> _What you will do_
Which lines in the data below contain the string "aérosol"? Show each one.

> _Recorded data_
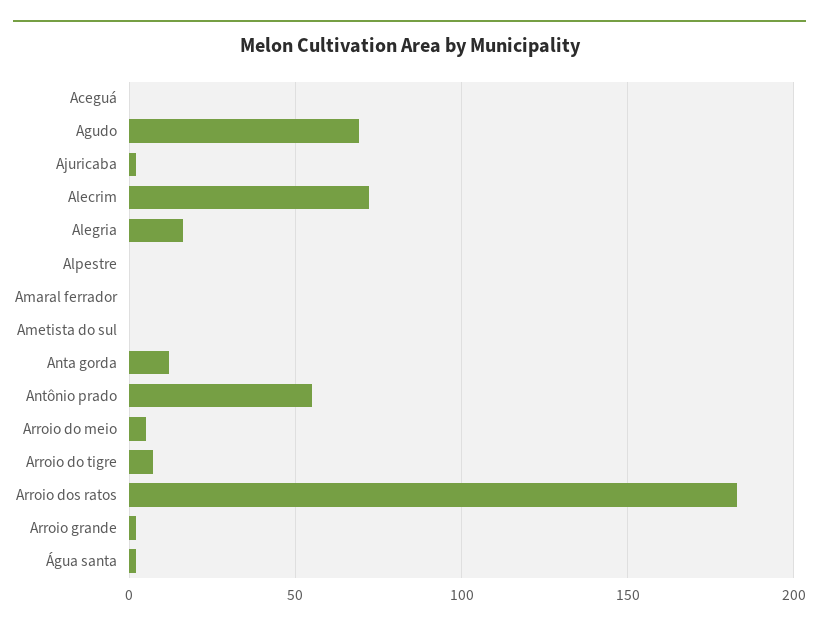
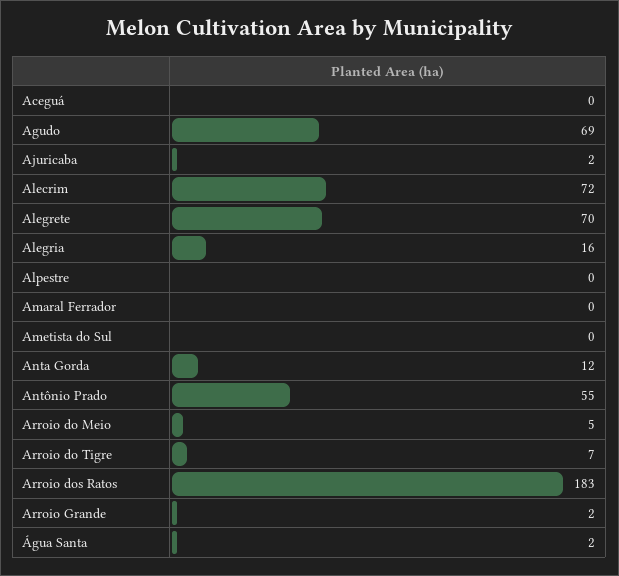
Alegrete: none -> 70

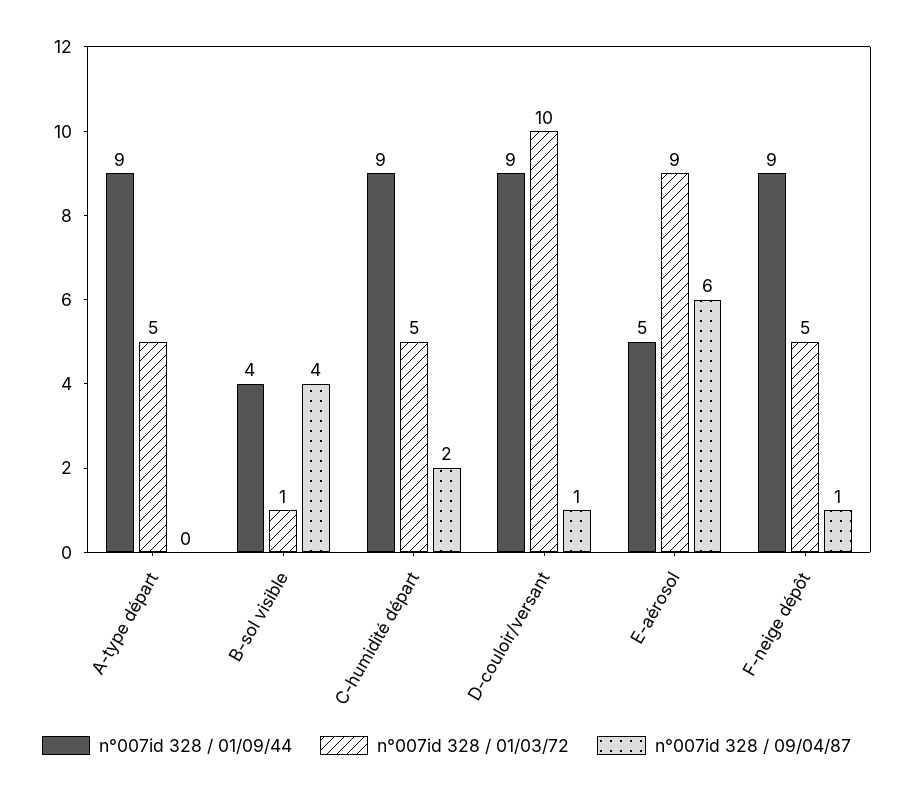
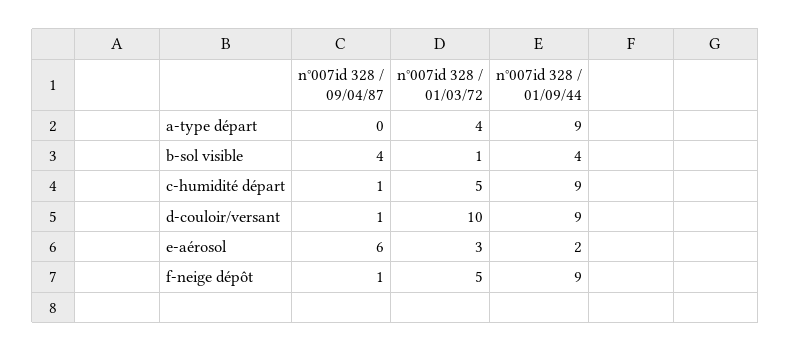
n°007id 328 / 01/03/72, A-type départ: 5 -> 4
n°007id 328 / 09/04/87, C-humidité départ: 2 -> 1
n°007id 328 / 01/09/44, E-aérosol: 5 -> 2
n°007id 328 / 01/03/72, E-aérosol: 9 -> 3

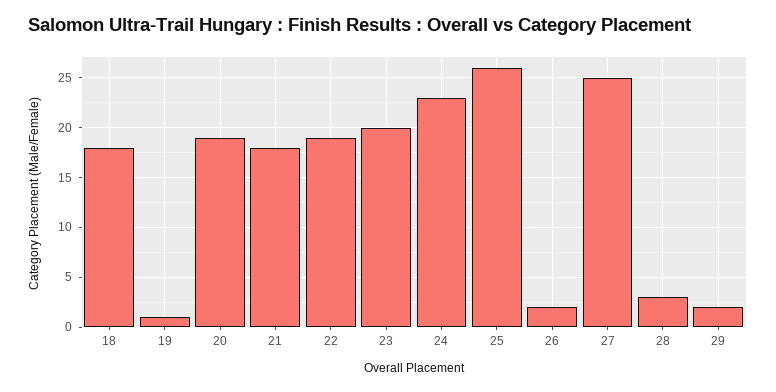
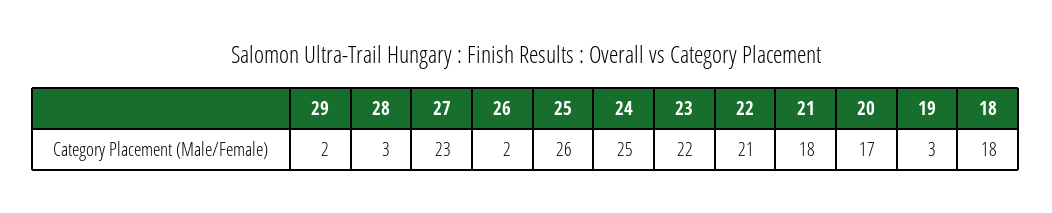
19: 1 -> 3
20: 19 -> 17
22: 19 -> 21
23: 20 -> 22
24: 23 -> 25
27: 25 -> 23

> _Answer box_
n°007id 328 / 01/09/44, E-aérosol: 5 -> 2
n°007id 328 / 01/03/72, E-aérosol: 9 -> 3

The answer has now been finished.